A widely read summary by a Harvard Business School professor, Nori Gerardo Lietz ... exposed WeWork’s “byzantine corporate structure, the continuing projected losses, the plethora of conflicts, the complete absence of any substantive corporate governance, and the uncommon ‘New Age’ parlance.” At the same time, she wrote, the S-1 (Disclosures to the regulators about the company's financial health ) failed to provide many conventional financial details. ...S-1 laid bare a basic truth: WeWork’s dominant position in the co-working industry wasn’t a result of operational prowess or a superior product. Instead, WeWork had beaten its rivals because it had access to a near-limitless supply of funds, much of which it had squandered on expensive furniture, flamboyant perks, and promotions luring customers with below-market rents.

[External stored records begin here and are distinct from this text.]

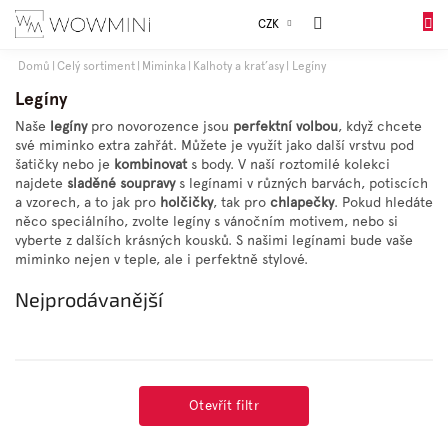
Přejít
Sales
CZK
na
DO
obsah
KOŠÍK
Domů
Celý sortiment
Miminka
Kalhoty a kraťasy
Legíny
Dívky
Legíny
Naše
legíny
pro novorozence jsou
perfektní
volbou
, když chcete
své miminko extra zahřát. Můžete je využít jako další vrstvu pod
Chlapci
šatičky nebo je
kombinovat
s body. V naší roztomilé kolekci
najdete
sladěné
soupravy
s legínami v různých barvách, potiscích
a vzorech, a to jak pro
holčičky
, tak pro
chlapečky
. Pokud hledáte
Celý
něco speciálního, zvolte legíny s vánočním motivem, nebo si
sortiment
vyberte z dalších krásných kousků. S našimi legínami bude vaše
miminko nejen v teple, ale i perfektně stylové.
Obuv
Nejprodávanější
Doplňky
Otevřít filtr
Dárkové
balení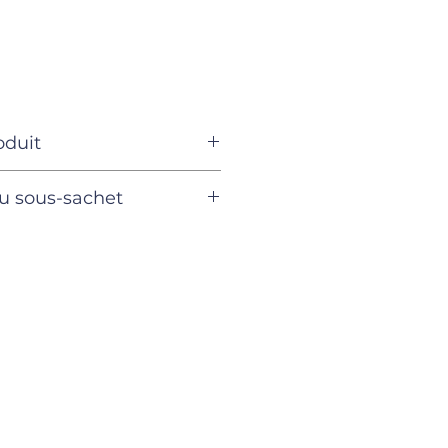
oduit
Robe + béret
u sous-sachet
du
100% coton
4 ans
5 ans
Tissé grand teint
4 pièces
4 pièces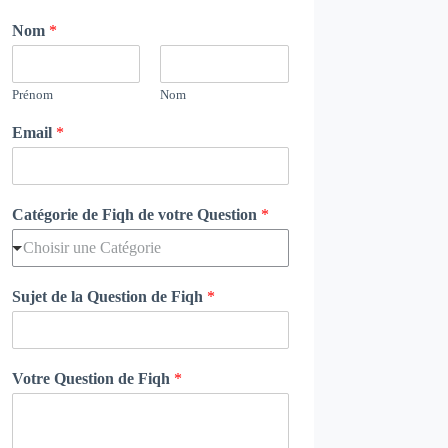
Nom
*
Prénom
Nom
Email
*
Catégorie de Fiqh de votre Question
*
Choisir une Catégorie
Sujet de la Question de Fiqh
*
Votre Question de Fiqh
*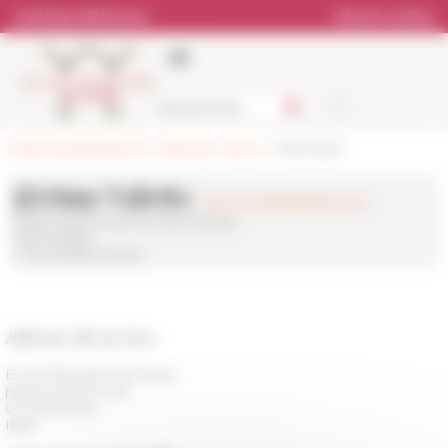
Pannello di gestione dei cookies
Catalogo biblioteca
Libreria online
École française de Rome
>
Personale
>
Servizi
> Informatica
Jérôme Valette
jerome.valette(at)efrome.it
Responsable du service informatique
Informatique
T.+39 06 68 42 94 59
Adresse du service
École française de Rome
piazza Navona, 62
00 186 Roma
Italia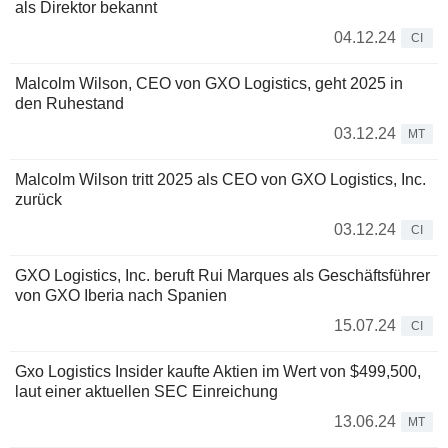
als Direktor bekannt
04.12.24
CI
Malcolm Wilson, CEO von GXO Logistics, geht 2025 in
den Ruhestand
03.12.24
MT
Malcolm Wilson tritt 2025 als CEO von GXO Logistics, Inc.
zurück
03.12.24
CI
GXO Logistics, Inc. beruft Rui Marques als Geschäftsführer
von GXO Iberia nach Spanien
15.07.24
CI
Gxo Logistics Insider kaufte Aktien im Wert von $499,500,
laut einer aktuellen SEC Einreichung
13.06.24
MT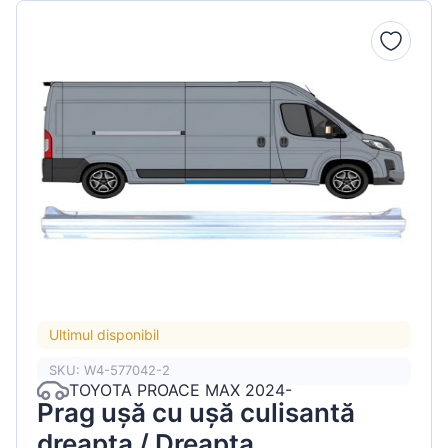
Ultimul disponibil
SKU: W4-577042-2
TOYOTA PROACE MAX 2024-
Prag ușă cu ușă culisantă
dreapta / Dreapta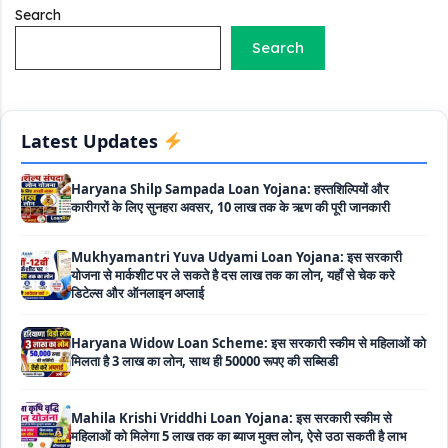
निर्माण लोन योजना से मजदुर साथी ले सकते है दो लाख का लोन, 8 साल नहीं देना
Search
होता कोई ब्याज
Search
Matrushakti Udyamita Yojana Loan: मातृशक्ति उद्यमिता योजना
के तहत मिलेगा 5 लाख तक का लोन, ऐसें करें आवेदन
Latest Updates
Haryana Shilp Sampada Loan Yojana: हस्तशिल्पियों और
कारीगरों के लिए सुनहरा अवसर, 10 लाख तक के ऋण की पूरी जानकारी
Mukhyamantri Yuva Udyami Loan Yojana: इस सरकारी
योजना से मार्कशीट पर ले सकते है दस लाख तक का लोन, यहाँ से चेक करे
डिटेल्स और ऑनलाइन अप्लाई
Haryana Widow Loan Scheme: इस सरकारी स्कीम से महिलाओं को
मिलता है 3 लाख का लोन, साथ ही 50000 रूपए की सब्सिडी
Mahila Krishi Vriddhi Loan Yojana: इस सरकारी स्कीम से
महिलाओं को मिलेगा 5 लाख तक का ब्याज मुक्त लोन, ऐसे उठा सकती है लाभ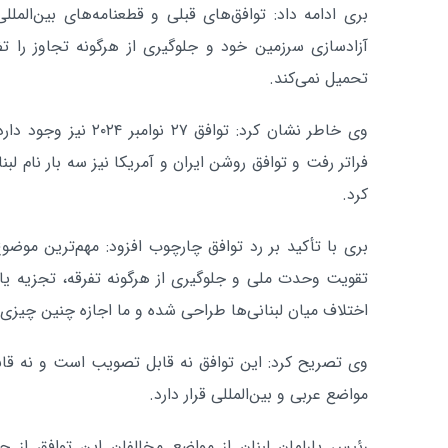
بری ادامه داد: توافق‌های قبلی و قطعنامه‌های بین‌المل
آزادسازی سرزمین خود و جلوگیری از هرگونه تجاوز را ت
تحمیل نمی‌کند.
وی خاطر نشان کرد: توافق 
فراتر رفت و توافق روشن ایران و آمریکا نیز سه بار نام لبنا
کرد.
بری با تأکید بر رد توافق چارچوب افزود: مهم‌ترین موضو
تقویت وحدت ملی و جلوگیری از هرگونه تفرقه، تجزیه یا ف
اختلاف میان لبنانی‌ها طراحی شده و ما اجازه چنین چیزی ر
وی تصریح کرد: این توافق نه قابل تصویب است و نه قابل
مواضع عربی و بین‌المللی قرار دارد.
رئیس پارلمان لبنان از مواضع مخالفان این توافق از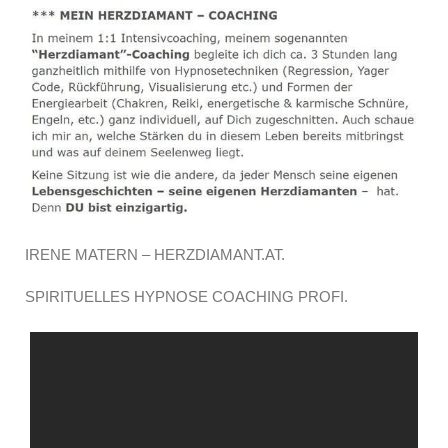
IRENE MATERN – HERZDIAMANT.AT.
SPIRITUELLES HYPNOSE COACHING PROFI.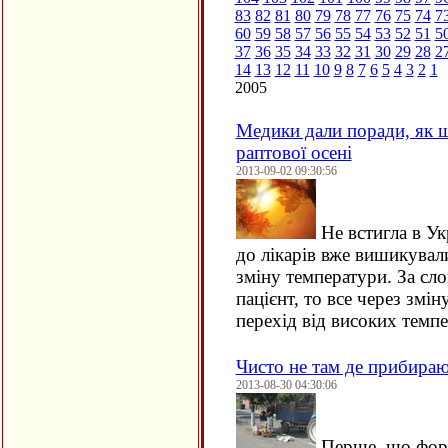
83
82
81
80
79
78
77
76
75
74
7
60
59
58
57
56
55
54
53
52
51
5
37
36
35
34
33
32
31
30
29
28
2
14
13
12
11
10
9
8
7
6
5
4
3
2
1
2005
Медики дали поради, як 
раптової осені
2013-09-02 09:30:56
Не встигла в Ук
до лікарів вже вишикували
зміну температури. За сло
пацієнт, то все через змін
перехід від високих тем
Чисто не там де прибирают
2013-08-30 04:30:06
Перше, що форм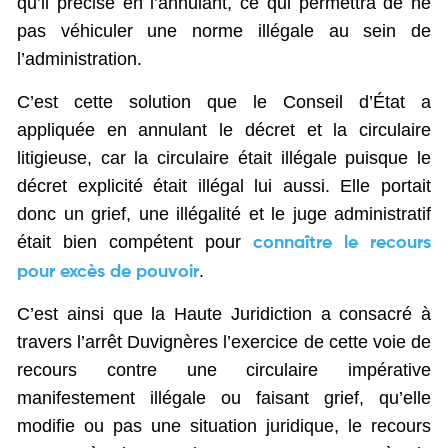
qu’il précise en l’annulant, ce qui permettra de ne
pas véhiculer une norme illégale au sein de
l’administration.
C’est cette solution que le Conseil d’État a
appliquée en annulant le décret et la circulaire
litigieuse, car la circulaire était illégale puisque le
décret explicité était illégal lui aussi. Elle portait
donc un grief, une illégalité et le juge administratif
était bien compétent pour
connaître le recours
.
pour excès de pouvoir
C’est ainsi que la Haute Juridiction a consacré à
travers l’arrêt Duvignères l’exercice de cette voie de
recours contre une circulaire impérative
manifestement illégale ou faisant grief, qu’elle
modifie ou pas une situation juridique, le recours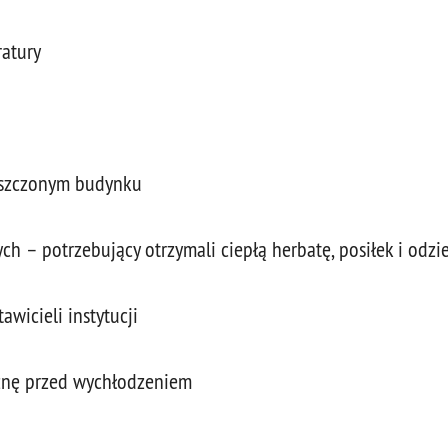
ratury
uszczonym budynku
 – potrzebujący otrzymali ciepłą herbatę, posiłek i odzi
wicieli instytucji
yznę przed wychłodzeniem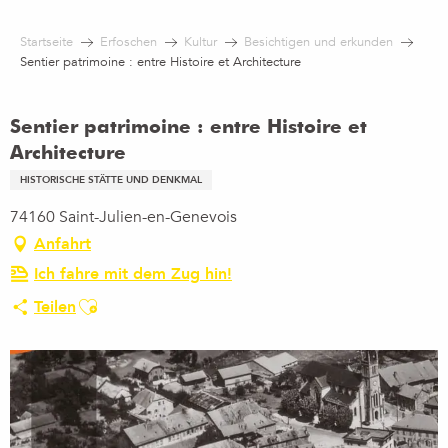
Aller
au
Startseite
Erfoschen
Kultur
Besichtigen und erkunden
contenu
Sentier patrimoine : entre Histoire et Architecture
principal
Sentier patrimoine : entre Histoire et
Architecture
HISTORISCHE STÄTTE UND DENKMAL
74160 Saint-Julien-en-Genevois
Anfahrt
Ich fahre mit dem Zug hin!
Ajouter aux favoris
Teilen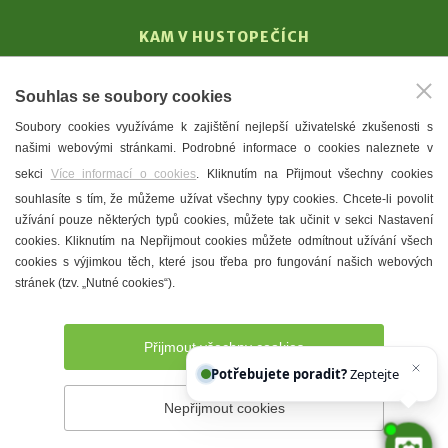
KAM V HUSTOPEČÍCH
Vinařství
Souhlas se soubory cookies
T. G. Masaryk
Soubory cookies využíváme k zajištění nejlepší uživatelské zkušenosti s
Mandloně
našimi webovými stránkami. Podrobné informace o cookies naleznete v
Ubytování
sekci
Více informací o cookies
. Kliknutím na Přijmout všechny cookies
Restaurace
souhlasíte s tím, že můžeme užívat všechny typy cookies. Chcete-li povolit
užívání pouze některých typů cookies, můžete tak učinit v sekci Nastavení
Městské muzeum a galerie
cookies. Kliknutím na Nepřijmout cookies můžete odmítnout užívání všech
Denní meníčka
cookies s výjimkou těch, které jsou třeba pro fungování našich webových
stránek (tzv. „Nutné cookies“).
Mapa města
Přijmout všechny cookies
Potřebujete poradit?
Zeptejte se našeho
Nepřijmout cookies
Prohlášení o přístupnosti
Správce webu
2026 © Město
Hustopeče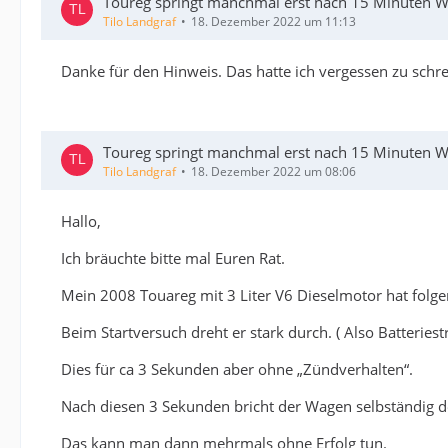
Toureg springt manchmal erst nach 15 Minuten Wa
Tilo Landgraf
18. Dezember 2022 um 11:13
Danke für den Hinweis. Das hatte ich vergessen zu schre
Toureg springt manchmal erst nach 15 Minuten Wa
Tilo Landgraf
18. Dezember 2022 um 08:06
Hallo,
Ich bräuchte bitte mal Euren Rat.
Mein 2008 Touareg mit 3 Liter V6 Dieselmotor hat fol
Beim Startversuch dreht er stark durch. ( Also Batterie
Dies für ca 3 Sekunden aber ohne „Zündverhalten“.
Nach diesen 3 Sekunden bricht der Wagen selbständig d
Das kann man dann mehrmals ohne Erfolg tun.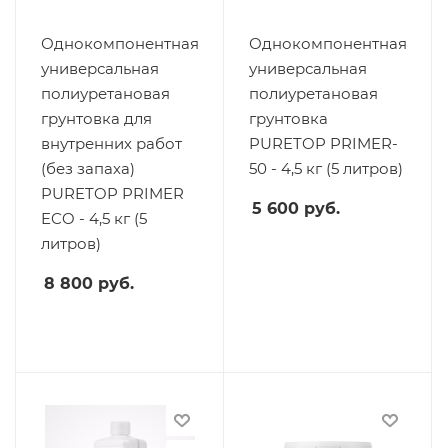
Однокомпонентная
Однокомпонентная
универсальная
универсальная
полиуретановая
полиуретановая
грунтовка для
грунтовка
внутренних работ
PURETOP PRIMER-
(без запаха)
50 - 4,5 кг (5 литров)
PURETOP PRIMER
5 600
руб.
ECO - 4,5 кг (5
литров)
8 800
руб.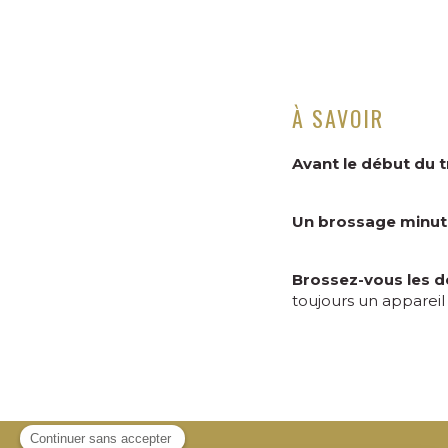
À SAVOIR
Avant le début du t
Un brossage minut
Brossez-vous les de
toujours un appareil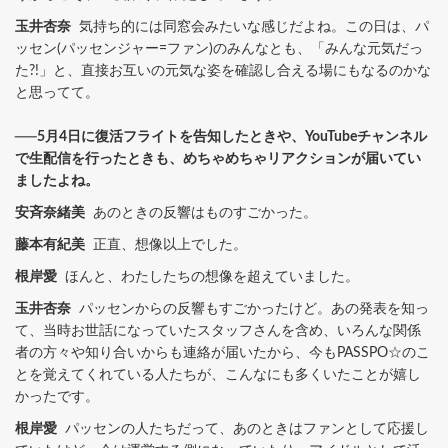
玉井杏奈
気持ち的には同窓会みたいな感じだよね。この日は、パ
ッセン(パッセンジャー=ファン)のみんなとも、「みんな元気だっ
た?!」と、直接お互いの元気な姿を確認し合える場にもなるのかな
と思ってて。
──5月4日に復活フライトを告知したときや、YouTubeチャンネル
で生配信を行ったときも、めちゃめちゃリアクションが届いてい
ましたよね。
安斉奈緒美
あのときの反響はものすごかった。
藤本有紀美
正直、想像以上でした。
根岸愛
ほんと、わたしたちの想像を超えていました。
玉井杏奈
パッセンからの反響もすごかったけど。あの発表を知っ
て、当時お世話になっていたスタッフさんを含め、いろんな関係
者の方々や知り合いからも連絡が届いたから、今もPASSPO☆のこ
とを覚えてくれている人たちが、こんなにも多くいたことが嬉し
かったです。
根岸愛
パッセンの人たちだって、あのときはファンとして応援し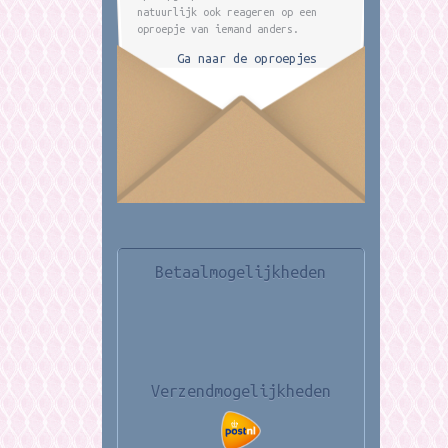
natuurlijk ook reageren op een
oproepje van iemand anders.
Ga naar de oproepjes
Betaalmogelijkheden
Verzendmogelijkheden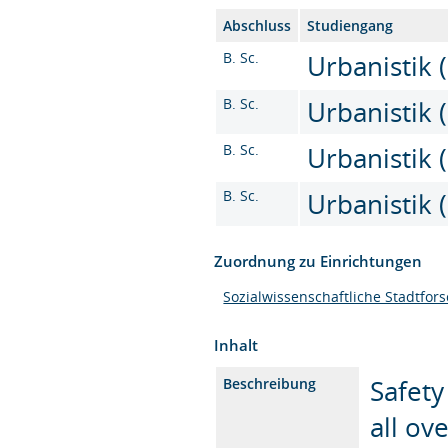
Abschluss
Studiengang
B. Sc.
Urbanistik (
B. Sc.
Urbanistik (
B. Sc.
Urbanistik (
B. Sc.
Urbanistik (
Zuordnung zu Einrichtungen
Sozialwissenschaftliche Stadtfor
Inhalt
Safety
Beschreibung
all ov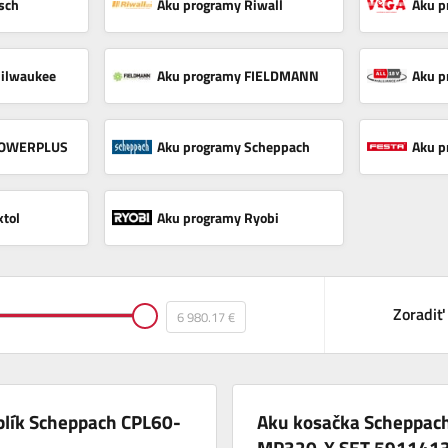
sch
Aku programy Riwall
Aku p
ilwaukee
Aku programy FIELDMANN
Aku p
 POWERPLUS
Aku programy Scheppach
Aku p
xtol
Aku programy Ryobi
Zoradiť
blík Scheppach CPL60-
Aku kosačka Scheppac
MP320-X SET 591141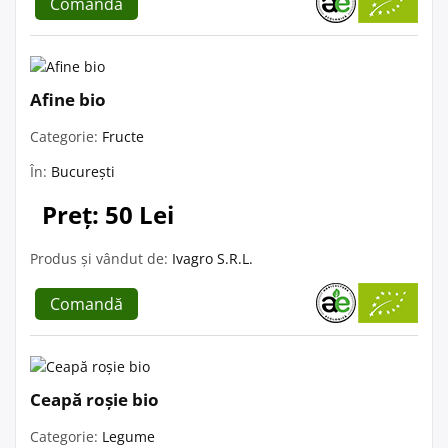
Comandă
Afine bio
Categorie:
Fructe
În:
București
Preț: 50 Lei
Produs și vândut de:
Ivagro S.R.L.
Comandă
Ceapă roșie bio
Categorie:
Legume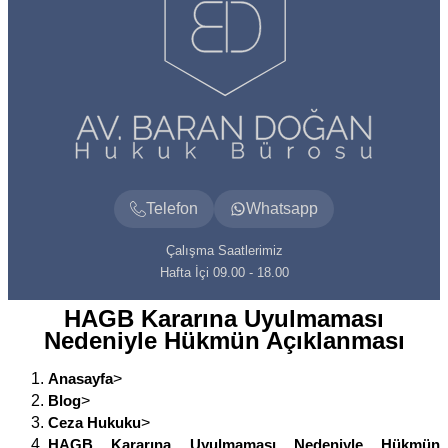
Telefon
Whatsapp
Çalışma Saatlerimiz
Hafta İçi 09.00 - 18.00
HAGB Kararına Uyulmaması
Nedeniyle Hükmün Açıklanması
Anasayfa
>
Blog
>
Ceza Hukuku
>
HAGB Kararına Uyulmaması Nedeniyle Hükmün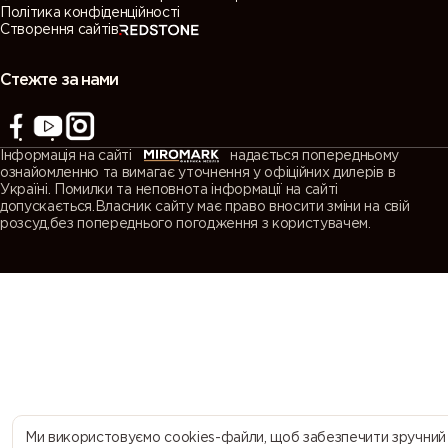
Політика конфіденційності
Створення сайтів
7038
7039
7040
7042
(Agate
(Quartz
(Window
(Traffic grey
grey)
grey)
grey)
A)
Стежте за нами
7043
7044 (Silk
7045
7046
(Traffic grey
grey)
(Telegrey 1)
(Telegrey 2)
Інформація на сайті
надається попередньому
B)
ознайомленню та вимагає уточнення у офіційних дилерів в
Україні. Помилки та неповнота інформації на сайті
допускається.Власник сайту має право вносити зміни на свій
7047
7048 (Pearl
8000
8001 (Ochre
розсуд,без попереднього погодження з користувачем.
(Telegrey 4)
mouse grey)
(Green
brown)
brown)
8002 (Signal
8003 (Clay
8004
8007 (Fawn
brown)
brown)
(Copper
brown)
brown)
8008 (Olive
8011 (Nut
8012 (Red
8014 (Sepia
brown)
brown)
brown)
brown)
Ми використовуємо cookies-файли, щоб забезпечити зручний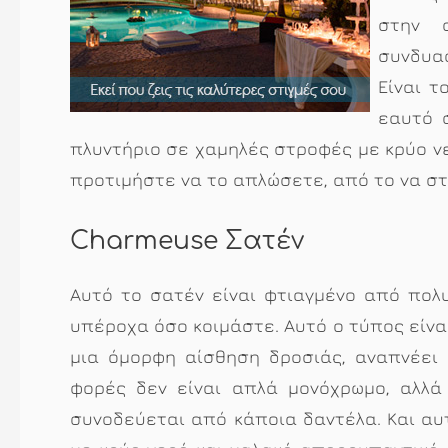
στην 
συνδυα
Είναι 
εαυτό 
πλυντήριο σε χαμηλές στροφές με κρύο νε
προτιμήστε να το απλώσετε, από το να στ
Charmeuse Σατέν
Αυτό το σατέν είναι φτιαγμένο από πολ
υπέροχα όσο κοιμάστε. Αυτό ο τύπος είνα
μια όμορφη αίσθηση δροσιάς, αναπνέει 
φορές δεν είναι απλά μονόχρωμο, αλλά
συνοδεύεται από κάποια δαντέλα. Και αυ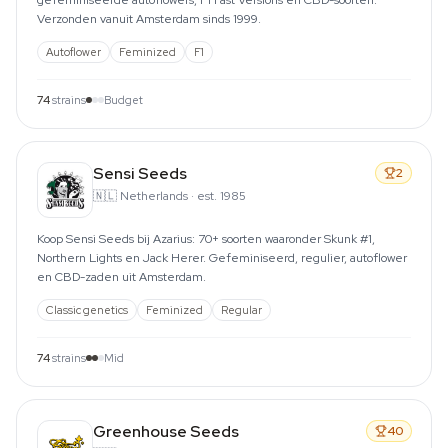
gefeminiseerde autoflowers, F1 Fast Versions en CBD-soorten.
Verzonden vanuit Amsterdam sinds 1999.
Autoflower
Feminized
F1
74
strains
Budget
Sensi Seeds
2
🇳🇱
Netherlands
·
est. 1985
Koop Sensi Seeds bij Azarius: 70+ soorten waaronder Skunk #1,
Northern Lights en Jack Herer. Gefeminiseerd, regulier, autoflower
en CBD-zaden uit Amsterdam.
Classic genetics
Feminized
Regular
74
strains
Mid
Greenhouse Seeds
40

Anyone who reads this blog knows three things:
As Novel laureate Robert Solow said, “Adding a couple of tenths of a percentage point to the growth rate is an achievement that eventually dwarfs in welfare significance any of the standard goals of economic policy.
2. Total Factor Productivity (the output measured relative to the inputs required to produce it) has grown much faster in the US than elsewhere. This is one of the best aggregate measures of innovation.
BOTTOM LINE: Innovation is hard to measure, but it looks like the US has it, so the Venture Capitalists who fund it must be doing something right. One cannot condemn an entire industry using a few anecdotes about how some startups fail--no matter how spectacularly.